No. This leads to the commercialization/capitalization of accounts and "karma farming" in general. Increases numbers of bots, decreases content quality. It will become yet another Reddit. If Lemmy implements that I will be out of here.

Hope you devs can see the issues with it @nutomic@lemmy.ml and not become liberals. Stop the gamification!

[–] coldhotman@nrsk.no 1 points 2 years ago (1 children)

Do you mean an accumulation of the scores, the total upvotes to posts and/or comments?

I think it's been discussed among the devs, but they didn't want people posting low quality content to harvest upvotes. I'm of the opposite opinion, I think a lot of high-quality posters want to look at their total scores and would like an overview of the total scores.

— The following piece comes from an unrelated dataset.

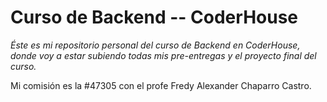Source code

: # Curso de Backend -- CoderHouse

_Éste es mi repositorio personal del curso de Backend en CoderHouse, donde voy a estar subiendo todas mis pre-entregas y el proyecto final del curso._

Mi comisión es la #47305 con el profe Fredy Alexander Chaparro Castro.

[–] jackalope@lemmy.ml 0 points 2 years ago

Yes I think karma would be useful.

What's the biggest complaint about lemmy right now? Besides performance it's lack of engagement, lack of content.

Are there externalities from people chasing karma? Yes but there are ways to design around that. I really think this is something the devs should reconsider.

[–] randomaccount43543@lemmy.world 1 points 1 year ago* (last edited 1 year ago)

Why is this 8 month post suddenly getting so many comments?